Many compensation committees have already begun to expand their line of oversight to broader human capital strategies but a new Semler Brossy piece outlines how “boards and committees can work with chief human resources officers to raise their game in HCM.” The report focuses on the steps director can take to elevate discussions around HCM priorities and work with management to ensure the organization has the talent alignment to successfully deliver on these goals. Doing so requires a multi-step process built to maximize the boards effectiveness:
- Clarify the HCM connection. Understand how the company’s HCM strategy supports the business because that will help shape which HR facets are most critical. For instance, an organization undergoing large change may need to focus on talent planning and culture versus a company expanding into new global markets who may need to focus on talent development and diversity.
- Understand the current state. Get up to speed on what is already communicated about human capital and ask questions about how the data is collected, how meaningful the data is and what may be missing. The CHRO should understand what level of information is needed at a board and committee level that will allow them to provide the appropriate level of oversight.
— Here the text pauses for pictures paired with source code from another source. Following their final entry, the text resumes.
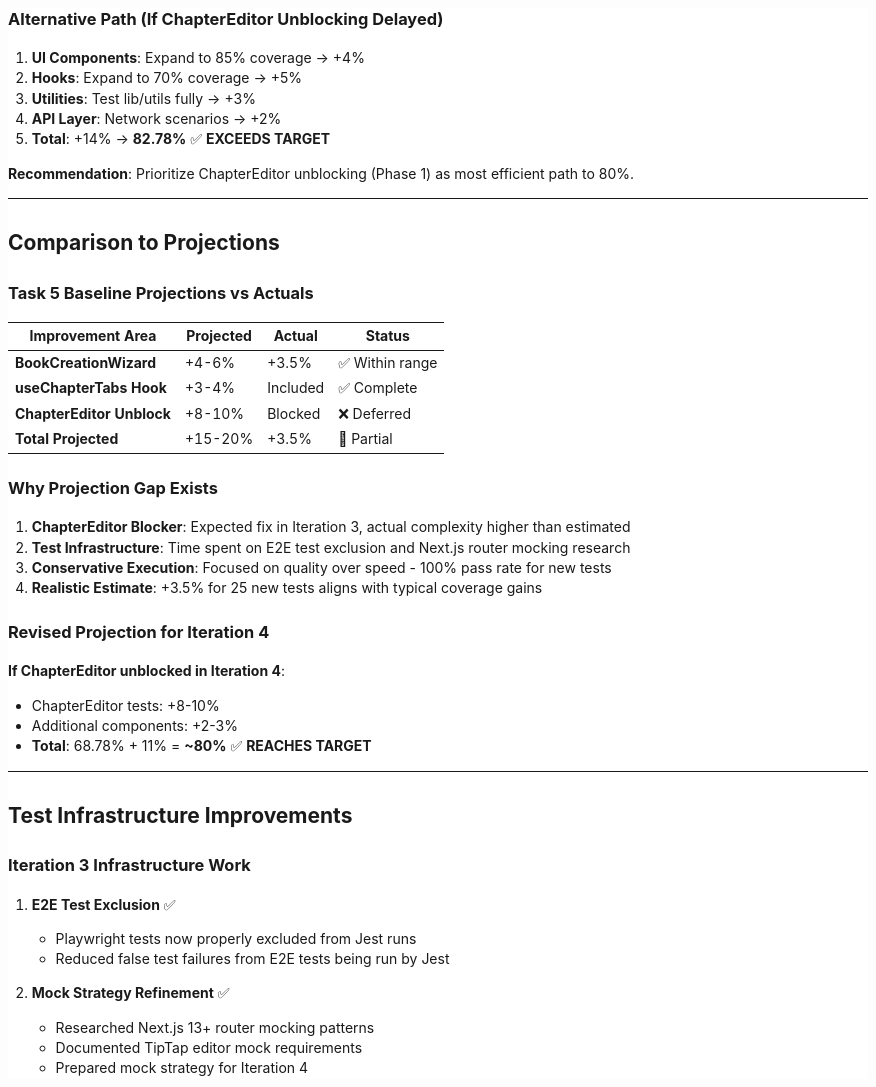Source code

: ### Alternative Path (If ChapterEditor Unblocking Delayed)
1. **UI Components**: Expand to 85% coverage → +4%
2. **Hooks**: Expand to 70% coverage → +5%
3. **Utilities**: Test lib/utils fully → +3%
4. **API Layer**: Network scenarios → +2%
5. **Total**: +14% → **82.78%** ✅ **EXCEEDS TARGET**

**Recommendation**: Prioritize ChapterEditor unblocking (Phase 1) as most efficient path to 80%.

---

## Comparison to Projections

### Task 5 Baseline Projections vs Actuals

| Improvement Area | Projected | Actual | Status |
|------------------|-----------|--------|--------|
| **BookCreationWizard** | +4-6% | +3.5% | ✅ Within range |
| **useChapterTabs Hook** | +3-4% | Included | ✅ Complete |
| **ChapterEditor Unblock** | +8-10% | Blocked | ❌ Deferred |
| **Total Projected** | +15-20% | +3.5% | 🔄 Partial |

### Why Projection Gap Exists

1. **ChapterEditor Blocker**: Expected fix in Iteration 3, actual complexity higher than estimated
2. **Test Infrastructure**: Time spent on E2E test exclusion and Next.js router mocking research
3. **Conservative Execution**: Focused on quality over speed - 100% pass rate for new tests
4. **Realistic Estimate**: +3.5% for 25 new tests aligns with typical coverage gains

### Revised Projection for Iteration 4

**If ChapterEditor unblocked in Iteration 4**:
- ChapterEditor tests: +8-10%
- Additional components: +2-3%
- **Total**: 68.78% + 11% = **~80%** ✅ **REACHES TARGET**

---

## Test Infrastructure Improvements

### Iteration 3 Infrastructure Work

1. **E2E Test Exclusion** ✅
   - Playwright tests now properly excluded from Jest runs
   - Reduced false test failures from E2E tests being run by Jest

2. **Mock Strategy Refinement** ✅
   - Researched Next.js 13+ router mocking patterns
   - Documented TipTap editor mock requirements
   - Prepared mock strategy for Iteration 4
- Define future success. Partner with management to decide on the appropriate goals and metrics. HR leaders should help the board understand the key milestones to achieve these goals as well as the organizational strengths and weaknesses that will impact their ability to drive the results. Consider how external influences could impact success.
- Determine responsibilities. Ensure consensus on the right level of engagement for director oversight of each topic. The level of responsibility will often vary from periodically monitoring progress to reviewing and approving a new program or large-scale change. The report includes a helpful matrix to capture oversight responsibilities between the board and committees.
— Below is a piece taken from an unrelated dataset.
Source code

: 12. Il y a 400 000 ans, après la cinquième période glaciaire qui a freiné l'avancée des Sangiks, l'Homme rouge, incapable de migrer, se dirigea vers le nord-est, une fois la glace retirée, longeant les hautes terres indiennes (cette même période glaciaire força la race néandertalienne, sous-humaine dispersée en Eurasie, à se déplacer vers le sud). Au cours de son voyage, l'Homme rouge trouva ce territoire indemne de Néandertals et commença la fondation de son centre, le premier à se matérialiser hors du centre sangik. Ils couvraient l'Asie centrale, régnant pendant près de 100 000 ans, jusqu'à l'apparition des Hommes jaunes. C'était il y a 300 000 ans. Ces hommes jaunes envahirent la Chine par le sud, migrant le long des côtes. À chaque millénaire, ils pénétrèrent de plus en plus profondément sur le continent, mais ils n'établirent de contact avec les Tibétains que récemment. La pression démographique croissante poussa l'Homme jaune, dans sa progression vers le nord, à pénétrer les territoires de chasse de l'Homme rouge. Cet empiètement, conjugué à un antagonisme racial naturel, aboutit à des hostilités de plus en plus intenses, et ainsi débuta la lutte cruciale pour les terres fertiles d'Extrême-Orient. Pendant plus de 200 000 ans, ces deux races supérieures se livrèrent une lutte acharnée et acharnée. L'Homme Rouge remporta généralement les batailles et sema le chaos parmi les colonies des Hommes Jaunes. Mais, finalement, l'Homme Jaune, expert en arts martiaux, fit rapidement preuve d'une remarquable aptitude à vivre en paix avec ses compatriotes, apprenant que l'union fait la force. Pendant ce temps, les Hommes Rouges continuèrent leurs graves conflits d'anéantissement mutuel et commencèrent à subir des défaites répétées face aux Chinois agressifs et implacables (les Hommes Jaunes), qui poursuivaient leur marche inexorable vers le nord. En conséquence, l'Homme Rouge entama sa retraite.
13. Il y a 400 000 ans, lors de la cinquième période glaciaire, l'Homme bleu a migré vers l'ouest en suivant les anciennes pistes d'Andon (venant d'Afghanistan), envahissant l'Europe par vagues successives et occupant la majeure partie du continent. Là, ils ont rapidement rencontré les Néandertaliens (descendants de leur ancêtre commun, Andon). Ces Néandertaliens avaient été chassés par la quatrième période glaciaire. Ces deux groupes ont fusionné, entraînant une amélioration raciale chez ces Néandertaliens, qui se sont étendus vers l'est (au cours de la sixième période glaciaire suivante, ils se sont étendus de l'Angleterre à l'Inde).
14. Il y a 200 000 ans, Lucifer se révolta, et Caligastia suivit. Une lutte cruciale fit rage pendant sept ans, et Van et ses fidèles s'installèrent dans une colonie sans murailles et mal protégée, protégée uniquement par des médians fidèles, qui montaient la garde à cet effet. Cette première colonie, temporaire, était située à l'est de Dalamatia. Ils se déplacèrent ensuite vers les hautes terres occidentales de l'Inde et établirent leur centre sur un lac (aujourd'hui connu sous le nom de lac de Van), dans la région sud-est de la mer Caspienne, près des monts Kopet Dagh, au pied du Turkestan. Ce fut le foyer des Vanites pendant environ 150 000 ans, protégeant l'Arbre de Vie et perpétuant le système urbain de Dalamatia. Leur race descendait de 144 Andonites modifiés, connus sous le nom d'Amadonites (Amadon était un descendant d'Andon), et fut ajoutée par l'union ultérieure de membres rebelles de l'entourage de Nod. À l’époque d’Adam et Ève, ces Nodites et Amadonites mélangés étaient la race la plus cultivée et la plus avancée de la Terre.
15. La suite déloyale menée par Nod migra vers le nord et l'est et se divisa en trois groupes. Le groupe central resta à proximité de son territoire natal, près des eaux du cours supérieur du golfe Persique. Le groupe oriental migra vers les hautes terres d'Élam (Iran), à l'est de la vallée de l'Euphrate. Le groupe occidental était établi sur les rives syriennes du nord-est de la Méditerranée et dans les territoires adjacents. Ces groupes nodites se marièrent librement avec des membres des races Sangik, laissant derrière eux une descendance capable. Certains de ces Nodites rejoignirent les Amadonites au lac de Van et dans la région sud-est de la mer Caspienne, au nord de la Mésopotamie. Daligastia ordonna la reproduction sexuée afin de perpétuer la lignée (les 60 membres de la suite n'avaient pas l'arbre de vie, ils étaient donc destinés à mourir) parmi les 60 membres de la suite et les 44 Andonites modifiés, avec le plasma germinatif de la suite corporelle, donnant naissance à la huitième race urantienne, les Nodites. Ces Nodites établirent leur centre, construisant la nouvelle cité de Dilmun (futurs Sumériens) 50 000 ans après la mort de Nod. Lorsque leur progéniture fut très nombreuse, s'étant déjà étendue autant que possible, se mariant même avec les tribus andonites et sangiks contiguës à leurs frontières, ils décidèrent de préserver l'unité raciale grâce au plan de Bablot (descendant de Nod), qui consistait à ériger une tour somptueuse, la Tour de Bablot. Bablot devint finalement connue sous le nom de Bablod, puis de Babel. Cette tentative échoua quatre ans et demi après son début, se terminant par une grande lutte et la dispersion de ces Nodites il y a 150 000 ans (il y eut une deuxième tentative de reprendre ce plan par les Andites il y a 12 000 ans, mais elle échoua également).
- Update the calendar and expand the charter. Work with the chair on the cadence of HCM topics in conjunction with the ongoing agenda items and determine the best approach for presenting topic and revisiting topics. A sample schedule that introduces a helpful “crawl, walk, run” methodology for introducing topics and building on the framework is included.
- Share oversight and metrics with investors. Directors are engaging with shareholders more frequently and will need to speak confidently on publicly disclosed HCM information. These discussions may help directors understand future investor interests and where the focus should be in communicating HCM in the future.
The report focuses on specific questions that directors should consider in four critical HCM areas: performance management, succession planning, DE&I and culture.
- Performance management. Understand how goals cascade through the organization, review analyses that show goal attainment across levels, business units and by demographics, and ask management teams to analyze performance management outcomes for high-potentials to determine if performance evaluation processes and succession practices could be improved.
- Succession planning. Ask questions about the skills needed now to meet the requirements for future leaders, get a pulse on leadership bench strength and understand what opportunities may exist for high performers who are ultimately not selected for a promotion.
- DE&I. Find out current objectives, the status towards these goals and what obstacles may be hindering progress. This is an area of interest for enhanced disclosure, so directors will also want to understand what an analysis may show if it were required to be disclosed.
- Culture. Questions such as how employees experience culture, what do employee engagement surveys say, and what are the potential challenges of our current culture can provide insights into sub-culture areas that need reinforcement or require a deliberate shift.
With the SEC’s proposal of HCM disclosure rules pending this fall, it is important that board directors get comfortable talking about these items and have the necessary to provide effective oversight.